The research draws on the accumulated knowledge of 151 years of chimpanzee observations in the forests of central Africa and is the first to demonstrate such a vast array of traditions in a species other than mankind.
Although several examples of chimpanzee behaviour, such as drumming on trees, were shared by all groups of chimps in the study, the researchers identified 39 aspects of behaviours that had evolved separately and were passed on through the generations by teaching.
The scientists discounted the possibility that the cultural traits were genetically determined or moulded by the chimps' particular habitat, which could have explained why only certain chimps have learnt a particular behaviour.
A separate study found that chimpanzees were able to match the face of a male chimpanzee they had never met to his mother - although they could not match daughters to mothers, indicating the importance of knowing the status of male members of a troupe.
Andrew Whiten, professor of evolutionary and developmental psychology from the Scottish Primate Research Group at the University of St Andrews, said the research breaks new ground in showing the complex nature of chimpanzee behaviour. "It's giving us a big picture that hasn't been done before. What's significant is that humans and chimps have been around for millions of years yet until 40 years ago we had little knowledge of chimp behaviour," Professor Whiten said.

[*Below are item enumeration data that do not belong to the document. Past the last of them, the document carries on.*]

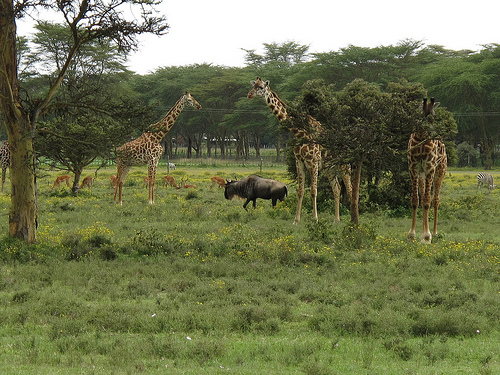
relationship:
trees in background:
[0, 17, 498, 162] [1, 20, 496, 172]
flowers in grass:
[1, 219, 497, 273] [3, 149, 498, 374]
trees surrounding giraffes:
[1, 0, 458, 249] [109, 76, 451, 246]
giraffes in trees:
[109, 76, 451, 246] [1, 0, 458, 249]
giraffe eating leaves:
[406, 97, 446, 246] [291, 75, 459, 187]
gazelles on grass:
[53, 172, 227, 192] [3, 149, 498, 374]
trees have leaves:
[1, 0, 458, 249] [291, 75, 459, 187]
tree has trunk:
[1, 0, 171, 241] [0, 0, 40, 247]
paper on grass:
[185, 334, 193, 343] [3, 149, 498, 374]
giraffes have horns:
[109, 76, 451, 246] [183, 74, 434, 108]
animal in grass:
[222, 173, 292, 213] [3, 149, 498, 374]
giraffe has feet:
[406, 97, 446, 246] [407, 227, 439, 245]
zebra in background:
[478, 172, 497, 189] [1, 20, 496, 172]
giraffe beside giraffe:
[406, 97, 446, 246] [247, 77, 360, 225]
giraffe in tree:
[406, 97, 446, 246] [277, 79, 460, 225]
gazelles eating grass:
[53, 172, 227, 192] [3, 149, 498, 374]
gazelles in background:
[53, 172, 227, 192] [1, 20, 496, 172]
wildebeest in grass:
[222, 173, 290, 211] [3, 149, 498, 374]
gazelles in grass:
[53, 172, 227, 192] [3, 149, 498, 374]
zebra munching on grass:
[478, 172, 497, 189] [3, 149, 498, 374]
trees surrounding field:
[1, 0, 458, 249] [3, 149, 498, 374]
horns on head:
[255, 75, 263, 83] [243, 77, 273, 105]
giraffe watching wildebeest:
[111, 89, 202, 206] [222, 173, 290, 211]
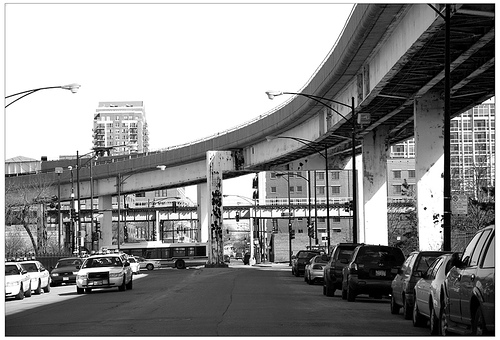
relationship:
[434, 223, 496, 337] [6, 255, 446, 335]
car parked on road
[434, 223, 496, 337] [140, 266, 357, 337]
car on street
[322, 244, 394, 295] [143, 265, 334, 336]
car parked on street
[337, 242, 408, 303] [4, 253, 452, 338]
car parked in street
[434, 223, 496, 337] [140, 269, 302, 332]
car parked in street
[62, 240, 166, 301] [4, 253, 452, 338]
car parked in street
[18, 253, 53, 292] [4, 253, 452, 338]
car parked in street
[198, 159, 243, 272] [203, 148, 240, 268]
graffiti on column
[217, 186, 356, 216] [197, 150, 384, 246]
guard rail on overpass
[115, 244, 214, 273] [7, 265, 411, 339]
bus parked on road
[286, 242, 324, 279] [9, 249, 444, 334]
car is on street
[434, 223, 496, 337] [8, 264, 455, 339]
car is on street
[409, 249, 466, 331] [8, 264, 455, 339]
car is on street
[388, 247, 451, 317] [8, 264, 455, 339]
car is on street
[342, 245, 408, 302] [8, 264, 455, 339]
car is on street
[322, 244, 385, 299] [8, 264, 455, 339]
car is on street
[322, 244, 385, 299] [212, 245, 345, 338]
car is on street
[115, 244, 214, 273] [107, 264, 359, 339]
bus is on street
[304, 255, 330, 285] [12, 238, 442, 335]
car is on road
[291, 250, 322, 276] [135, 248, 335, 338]
car is on road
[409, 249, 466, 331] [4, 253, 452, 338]
car is on street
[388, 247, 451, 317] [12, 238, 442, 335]
car is on road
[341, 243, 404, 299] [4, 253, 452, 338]
vehicle is on street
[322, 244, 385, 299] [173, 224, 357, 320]
car is on street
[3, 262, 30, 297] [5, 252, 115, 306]
vehicle is on side street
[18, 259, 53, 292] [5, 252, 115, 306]
car is on side street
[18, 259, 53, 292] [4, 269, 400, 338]
car is on street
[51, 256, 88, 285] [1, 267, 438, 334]
car is on street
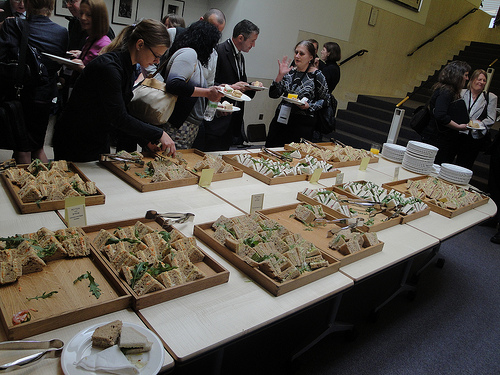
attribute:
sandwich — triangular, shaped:
[261, 258, 282, 279]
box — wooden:
[2, 159, 106, 214]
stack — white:
[382, 142, 406, 164]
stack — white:
[402, 139, 438, 175]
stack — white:
[438, 163, 473, 187]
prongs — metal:
[146, 210, 196, 226]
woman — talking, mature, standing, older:
[265, 42, 331, 146]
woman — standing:
[410, 60, 487, 142]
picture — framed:
[160, 1, 185, 22]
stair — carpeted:
[451, 40, 499, 61]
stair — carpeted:
[346, 91, 391, 112]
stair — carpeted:
[339, 119, 384, 147]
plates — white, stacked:
[431, 164, 441, 176]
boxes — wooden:
[104, 149, 245, 192]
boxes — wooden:
[1, 214, 230, 341]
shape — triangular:
[21, 252, 47, 274]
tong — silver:
[1, 339, 65, 373]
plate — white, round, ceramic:
[61, 319, 165, 374]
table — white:
[248, 137, 499, 242]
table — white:
[2, 170, 176, 372]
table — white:
[57, 154, 354, 364]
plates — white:
[382, 139, 473, 186]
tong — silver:
[100, 154, 143, 163]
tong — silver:
[261, 146, 295, 164]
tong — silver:
[300, 136, 329, 153]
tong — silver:
[332, 135, 348, 148]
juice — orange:
[370, 146, 381, 154]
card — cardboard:
[64, 197, 88, 229]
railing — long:
[340, 8, 479, 65]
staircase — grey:
[339, 94, 383, 139]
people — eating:
[4, 1, 337, 143]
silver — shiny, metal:
[101, 149, 195, 231]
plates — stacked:
[380, 141, 407, 162]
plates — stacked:
[399, 139, 438, 176]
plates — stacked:
[435, 158, 478, 187]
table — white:
[4, 134, 488, 371]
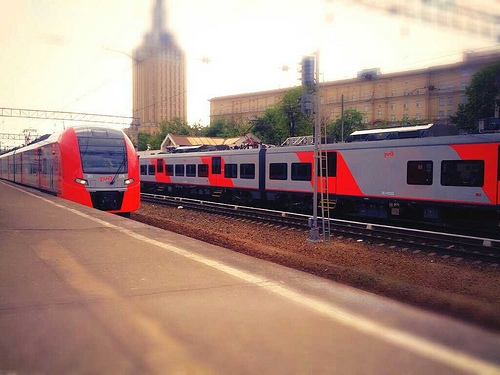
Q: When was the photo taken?
A: Daytime.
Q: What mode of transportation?
A: Train.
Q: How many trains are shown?
A: Two.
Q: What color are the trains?
A: Gray and orange.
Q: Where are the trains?
A: Tracks.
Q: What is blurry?
A: Background.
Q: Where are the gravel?
A: Beside the tracks.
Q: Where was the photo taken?
A: At a train station.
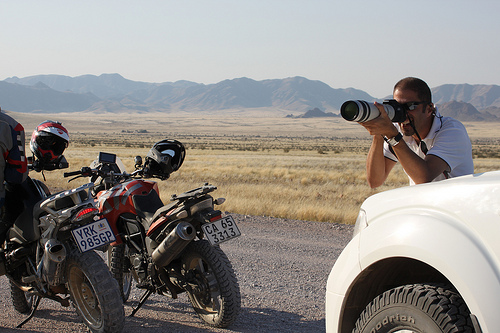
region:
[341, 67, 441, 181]
hes holding a camera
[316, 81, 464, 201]
He's taking a picture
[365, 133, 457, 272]
leaning on a white car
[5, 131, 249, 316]
Two motorcycles next to eachother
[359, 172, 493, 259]
the car is white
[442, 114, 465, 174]
the shirt is white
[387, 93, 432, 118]
He is wearing glasses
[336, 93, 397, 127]
his camera is white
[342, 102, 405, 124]
His camera is long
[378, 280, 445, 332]
the tire is made of rubber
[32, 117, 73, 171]
red and white helmet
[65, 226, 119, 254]
black and white license plate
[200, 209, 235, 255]
license plate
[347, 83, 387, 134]
black and silver camera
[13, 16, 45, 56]
white clouds in blue sky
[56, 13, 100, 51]
white clouds in blue sky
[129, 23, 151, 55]
white clouds in blue sky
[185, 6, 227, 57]
white clouds in blue sky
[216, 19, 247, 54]
white clouds in blue sky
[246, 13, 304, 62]
white clouds in blue sky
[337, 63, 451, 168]
a man with a camera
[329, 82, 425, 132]
a very big canera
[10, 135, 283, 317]
two motorcycles side by side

The latest research, published in the journal Nature, uses as an example the two ways in which wild chimpanzees "fish" for ants, using a branch stripped of its leaves. The chimps of the Gombe national park in Tanzania, observed by the renowned zoologist Jane Goodall, use a long branch to collect the ants and swipe them into a ball of food with a hand.
Chimps at other sites use shorter twigs and pick off the ants with their lips, a far less efficient method. "It seems the chimps of the Gombe have invented a smarter technique which they have passed on to each other," Professor Whiten said.
Another culturally inherited trait was nut-cracking, using stones or pieces of wood, which was common among a western group of chimps belonging to the verus subspecies. However, nut-cracking was not present in the eastern population of a group of the same subspecies that was separated from the western group by a wide river. "The fact that this behaviour terminates abruptly at the Sassandra-N'Zo river within the range of the verus subspecies shows that it is culturally, rather than genetically, transmitted," the researchers said.
Frans de Waal, a primatologist at the Yerkes Primate Research Center in Atlanta, Georgia, said the latest findings emphasise how chimpanzees keep inching closer to humanity. "The record is so impressive that it will be hard to keep these apes out of the cultural domain without once again moving the goalposts," he writes in Nature. "Biologically speaking humans have never been alone."